Transplant Wayward Bulbs
Most spring bulbs can be successfully transplanted to more suitable locations. Dig carefully, taking the roots growing down below the bulb and a nice chunk of soil, and replant immediately at the same depth or a little deeper. Then water to settle the soil. Do not cut back the foliage until it's dry and brown.
Corn gluten can be used to control annual crabgrass. It stops the seeds from growing, so you must apply it before the seeds germinate. A rule of thumb is to apply pre-emergent crabgrass control about the same time the yellow forsythia bushes bloom in your neighborhood.
It's a good idea to run basic soil tests every few years to check pH and fertility levels, and use the results -- instead of guessword -- to help you amend the soil. Lime, for instance, is used on acidic soil to raise the pH. It works its way through the soil slowly over time and may need to be reapplied.

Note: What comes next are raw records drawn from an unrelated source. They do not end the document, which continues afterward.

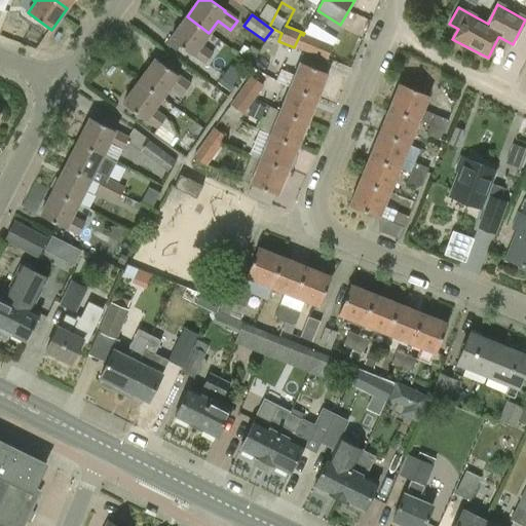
[(213,53),(200,44),(209,33),(187,16),(171,39),(193,54),(205,64),(213,53)]
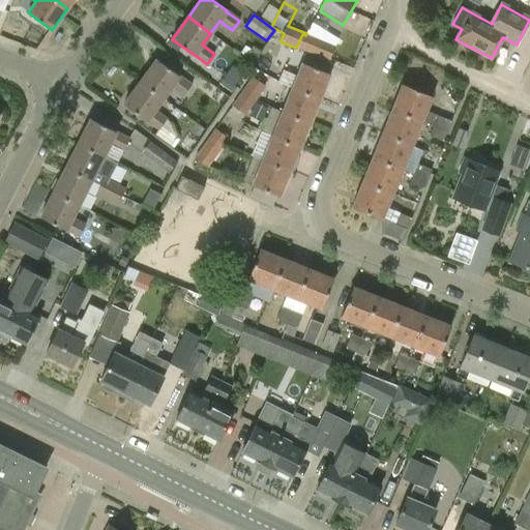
[(314,24),(310,32),(336,45),(340,36),(314,24)]
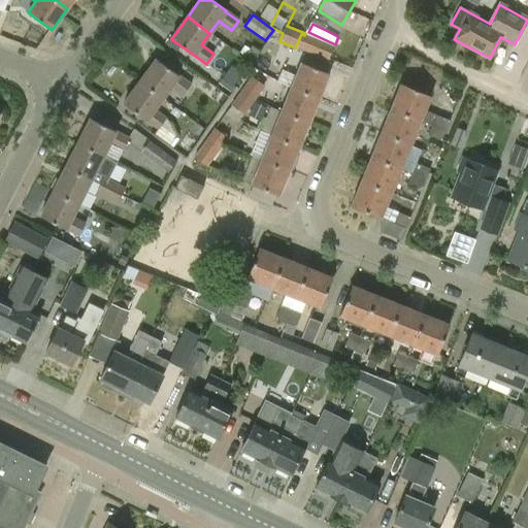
[(334,45),(305,33),(304,35),(318,40),(311,54),(329,61),(334,45)]
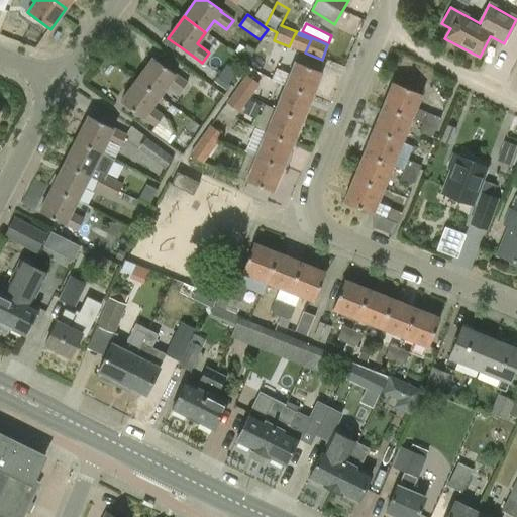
[(295,33),(289,46),(305,53),(311,39),(298,34),(295,33)]
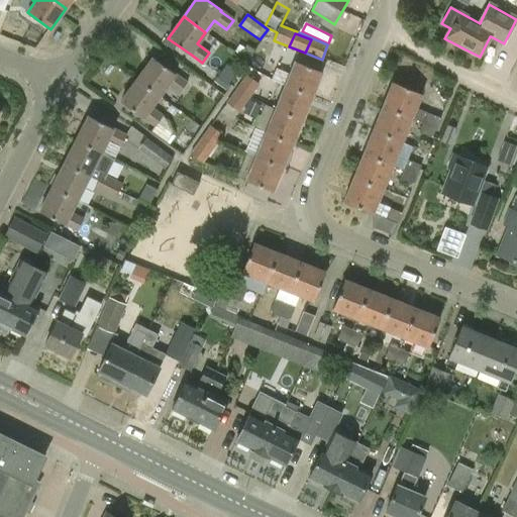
[(239,56),(248,62),(255,52),(246,45),(239,56)]
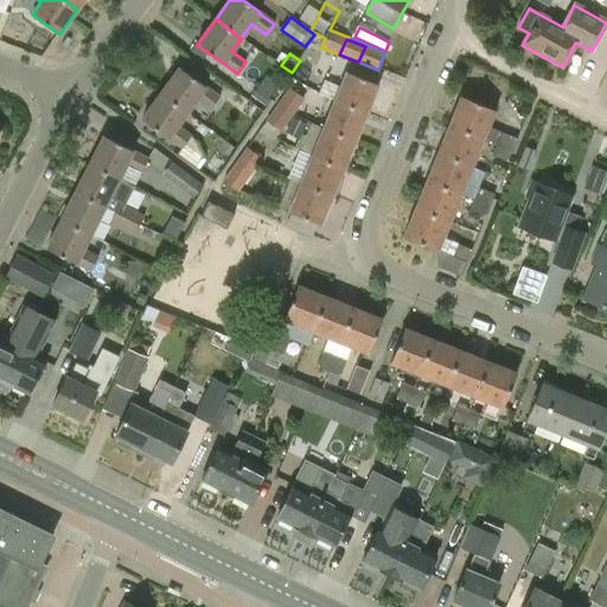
[(205,85),(179,68),(161,94),(186,112),(196,98),(211,109),(219,98),(204,87),(205,85)]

Your seedlings and transplants will need to be hardened off or gradually acclimated to the vagaries of frost, wind, rain, and full sun prior to planting in the garden. One method is to shelter them in an unheated cold frame where you can adjust the protective cover as needed for a week or two to gradually expose the transplants to outdoor temperatures and wind.
Plant Early Crops
Some planting can be done prior to the last frost. Broccoli transplants can go out a month before the last frost. Potatoes, snow peas, lettuce, Swiss chard, green onions, and spinach also tolerate cold soil and chilly temperatures, but hold off on tomatoes, peppers, cukes, melons, and squash.